HOW TO COMPLETE THIS TASK — Within the entries below, find every line that has the string "Signature", then copy it.

————————

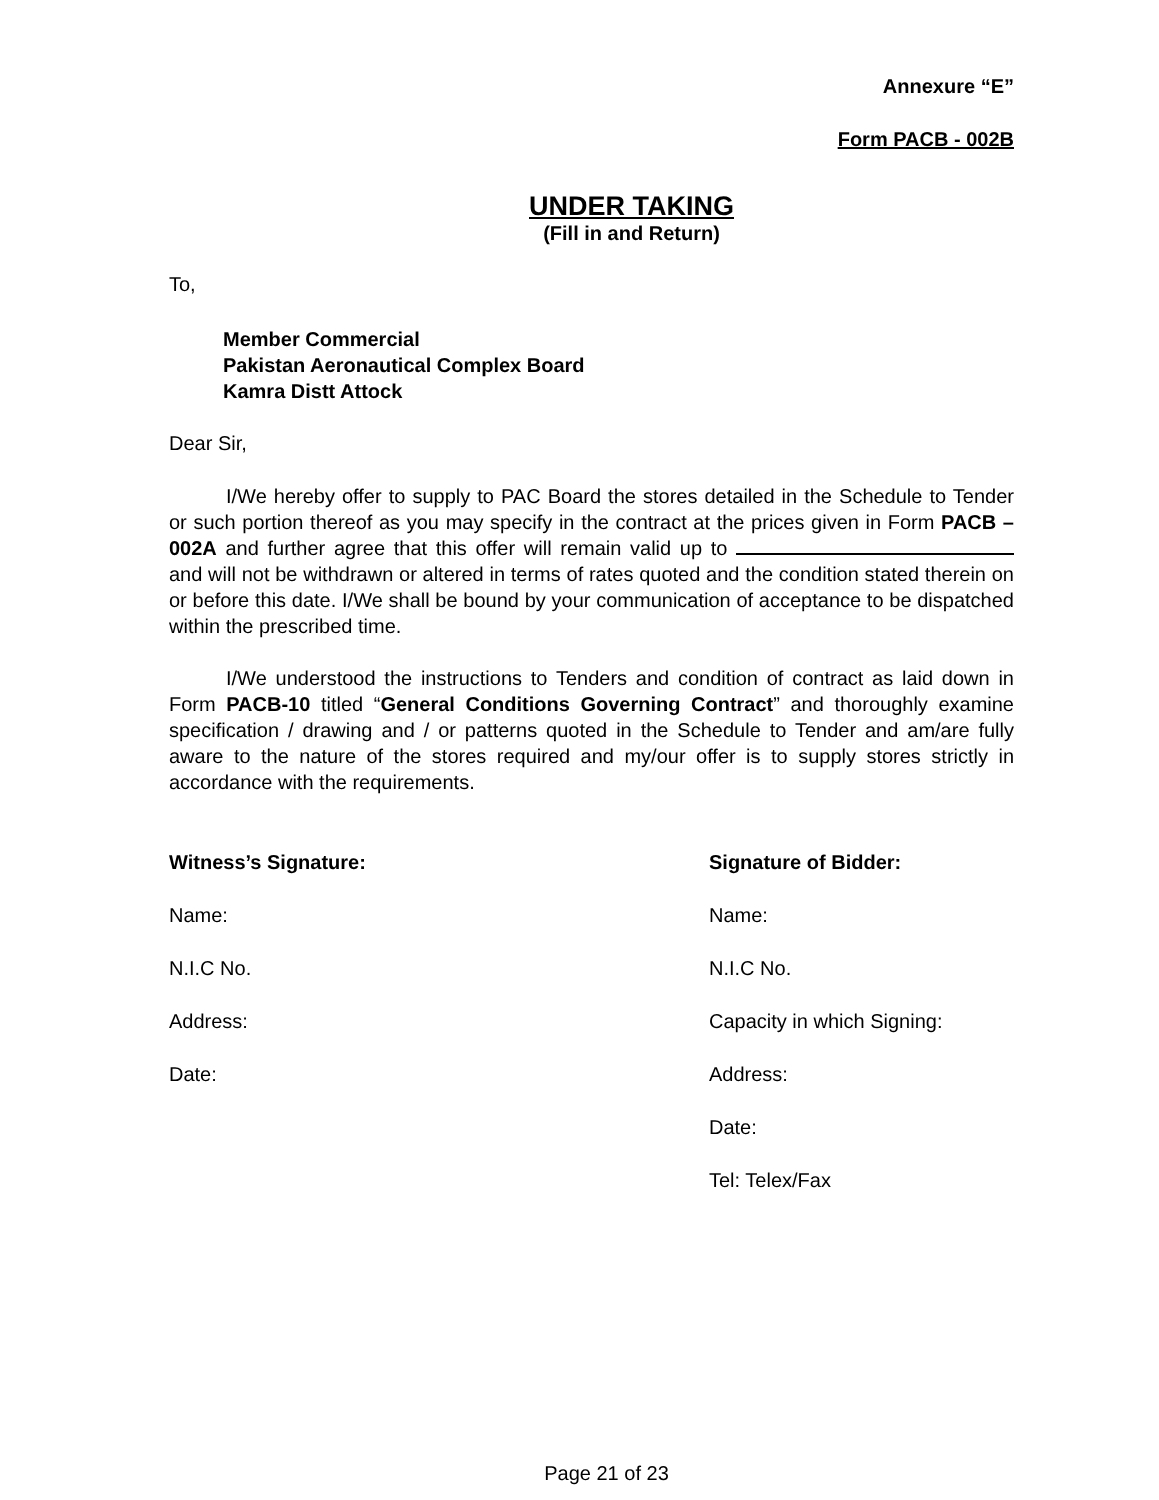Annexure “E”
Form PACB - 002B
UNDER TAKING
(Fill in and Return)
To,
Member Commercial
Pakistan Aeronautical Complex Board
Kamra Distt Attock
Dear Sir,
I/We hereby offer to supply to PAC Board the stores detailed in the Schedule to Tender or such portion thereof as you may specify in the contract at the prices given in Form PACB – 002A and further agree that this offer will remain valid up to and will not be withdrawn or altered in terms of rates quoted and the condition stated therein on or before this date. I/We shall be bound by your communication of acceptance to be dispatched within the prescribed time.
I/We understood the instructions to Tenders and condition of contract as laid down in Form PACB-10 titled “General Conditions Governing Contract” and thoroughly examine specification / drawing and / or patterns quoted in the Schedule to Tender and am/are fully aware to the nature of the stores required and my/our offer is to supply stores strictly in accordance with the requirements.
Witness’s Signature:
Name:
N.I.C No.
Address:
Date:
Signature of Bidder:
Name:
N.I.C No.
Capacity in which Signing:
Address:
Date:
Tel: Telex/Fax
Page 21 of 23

————————

REPLY —
Witness’s Signature:
Signature of Bidder:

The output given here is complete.